Neither medical care nor mortgages are fundamentally bad. But there are too few checks in the system to prevent people from getting the equivalent of a crappy burger.

How can health reformers learn from the mortgage industry? One solution is paying for health care outcomes instead of health care services. Under this system, if the doctor makes you better, he gets paid—otherwise, no dough. But reimbursing on outcomes is problematic because it is difficult to know who should have gotten better but didn’t, and who would have gotten better even without treatment. Doctors who take harder cases would look like they were bad at their job and maybe get paid less, possibly creating incentives for refusing harder cases.

Another concept is the Federal Health Board (touted in a new book by the incoming secretary of health and human services, Tom Daschle). This board would be similar to the Federal Reserve and make nonpartisan recommendations on which medical tests and treatments Americans should get (i.e., which will be reimbursed). But critics of his plan worry that many treatments that actually do work don’t have a lot of science backing them up. While this government scrutiny on medical care would likely tamp down costs, it could also result in the rationing of services.

Yet another proposed solution is the medical home, where primary-care providers would get special incentives to manage and coordinate chronically ill patients. When we get sick, it can be quite a challenge to navigate the system and manage the myriad specialists. The medical home might make the lives of the chronically ill easier and reduce system costs by preventing expensive hospitalizations.

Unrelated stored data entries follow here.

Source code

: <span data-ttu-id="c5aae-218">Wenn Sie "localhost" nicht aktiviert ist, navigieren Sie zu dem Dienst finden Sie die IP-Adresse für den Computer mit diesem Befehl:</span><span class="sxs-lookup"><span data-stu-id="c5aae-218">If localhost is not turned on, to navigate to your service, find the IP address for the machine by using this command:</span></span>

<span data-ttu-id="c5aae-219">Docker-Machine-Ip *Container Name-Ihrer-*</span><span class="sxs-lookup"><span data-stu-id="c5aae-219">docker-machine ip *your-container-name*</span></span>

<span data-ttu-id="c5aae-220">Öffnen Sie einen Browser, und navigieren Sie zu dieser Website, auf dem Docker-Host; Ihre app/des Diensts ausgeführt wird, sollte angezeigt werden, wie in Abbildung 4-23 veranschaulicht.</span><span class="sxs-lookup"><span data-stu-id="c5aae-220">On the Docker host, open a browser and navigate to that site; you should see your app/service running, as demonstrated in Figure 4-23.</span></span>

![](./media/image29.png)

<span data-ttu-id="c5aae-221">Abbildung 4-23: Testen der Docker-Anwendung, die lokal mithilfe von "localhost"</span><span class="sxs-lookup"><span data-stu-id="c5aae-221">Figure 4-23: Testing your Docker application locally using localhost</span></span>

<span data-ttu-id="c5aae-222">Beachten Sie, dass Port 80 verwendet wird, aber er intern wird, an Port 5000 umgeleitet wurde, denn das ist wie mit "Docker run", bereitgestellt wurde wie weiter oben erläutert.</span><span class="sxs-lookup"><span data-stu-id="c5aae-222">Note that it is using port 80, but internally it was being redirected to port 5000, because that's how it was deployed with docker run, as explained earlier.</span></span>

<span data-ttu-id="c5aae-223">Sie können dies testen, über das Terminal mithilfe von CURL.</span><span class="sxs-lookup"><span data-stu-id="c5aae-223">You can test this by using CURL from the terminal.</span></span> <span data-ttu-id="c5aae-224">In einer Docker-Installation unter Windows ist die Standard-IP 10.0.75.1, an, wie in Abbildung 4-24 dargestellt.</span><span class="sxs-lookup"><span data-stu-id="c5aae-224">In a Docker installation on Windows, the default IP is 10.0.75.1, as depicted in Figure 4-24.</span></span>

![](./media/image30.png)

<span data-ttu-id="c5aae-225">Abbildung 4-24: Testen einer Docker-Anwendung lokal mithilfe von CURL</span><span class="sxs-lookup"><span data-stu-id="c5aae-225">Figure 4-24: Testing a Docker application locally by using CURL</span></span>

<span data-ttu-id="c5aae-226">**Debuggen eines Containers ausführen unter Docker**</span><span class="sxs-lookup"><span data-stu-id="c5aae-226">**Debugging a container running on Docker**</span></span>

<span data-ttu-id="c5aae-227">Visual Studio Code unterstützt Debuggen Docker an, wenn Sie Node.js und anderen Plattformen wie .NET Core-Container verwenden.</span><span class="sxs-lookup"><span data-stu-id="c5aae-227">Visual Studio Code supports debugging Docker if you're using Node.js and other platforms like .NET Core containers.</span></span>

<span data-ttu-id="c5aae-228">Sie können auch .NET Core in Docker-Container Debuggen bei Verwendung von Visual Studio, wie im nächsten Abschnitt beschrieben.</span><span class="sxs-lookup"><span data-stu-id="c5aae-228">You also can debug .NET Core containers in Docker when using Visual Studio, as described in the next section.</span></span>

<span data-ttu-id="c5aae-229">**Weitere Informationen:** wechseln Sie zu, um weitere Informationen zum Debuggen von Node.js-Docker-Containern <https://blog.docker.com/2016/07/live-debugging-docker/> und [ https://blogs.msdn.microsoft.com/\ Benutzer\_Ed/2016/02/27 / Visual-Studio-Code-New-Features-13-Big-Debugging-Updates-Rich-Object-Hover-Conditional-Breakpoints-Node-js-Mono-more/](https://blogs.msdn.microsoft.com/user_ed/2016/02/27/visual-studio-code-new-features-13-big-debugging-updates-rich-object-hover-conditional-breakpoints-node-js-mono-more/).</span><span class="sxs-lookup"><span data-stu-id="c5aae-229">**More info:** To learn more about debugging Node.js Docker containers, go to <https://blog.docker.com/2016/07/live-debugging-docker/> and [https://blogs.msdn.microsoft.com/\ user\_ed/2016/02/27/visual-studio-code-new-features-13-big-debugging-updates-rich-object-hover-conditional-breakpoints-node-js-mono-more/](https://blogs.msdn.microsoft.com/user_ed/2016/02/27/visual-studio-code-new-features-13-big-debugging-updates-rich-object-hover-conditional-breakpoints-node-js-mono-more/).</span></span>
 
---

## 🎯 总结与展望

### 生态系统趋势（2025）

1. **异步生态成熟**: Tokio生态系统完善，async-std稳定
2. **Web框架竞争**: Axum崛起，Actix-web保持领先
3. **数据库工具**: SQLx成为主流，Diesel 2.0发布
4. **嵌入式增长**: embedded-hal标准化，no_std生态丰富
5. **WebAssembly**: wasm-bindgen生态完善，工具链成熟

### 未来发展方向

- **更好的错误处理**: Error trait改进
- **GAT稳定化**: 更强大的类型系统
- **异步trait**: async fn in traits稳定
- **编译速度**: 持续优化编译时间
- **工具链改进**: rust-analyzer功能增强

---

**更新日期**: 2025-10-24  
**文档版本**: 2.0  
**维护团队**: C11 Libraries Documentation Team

But, ultimately, what needs to happen is an overhaul of the structure of the system. Just as financial reform is needed to ensure that mortgage companies don’t hand out loans to those who cannot afford them, health care reform should focus on aligning what patients demand (to be and feel healthier) with health care reimbursement. An ounce of prevention is a lot cheaper than a pound of cure. Healthy diet and exercise are better than getting a heart stent and spending a week in the hospital after a heart attack. We need to reform the health system now so taxpayers don’t get saddled with another trillion-dollar bailout.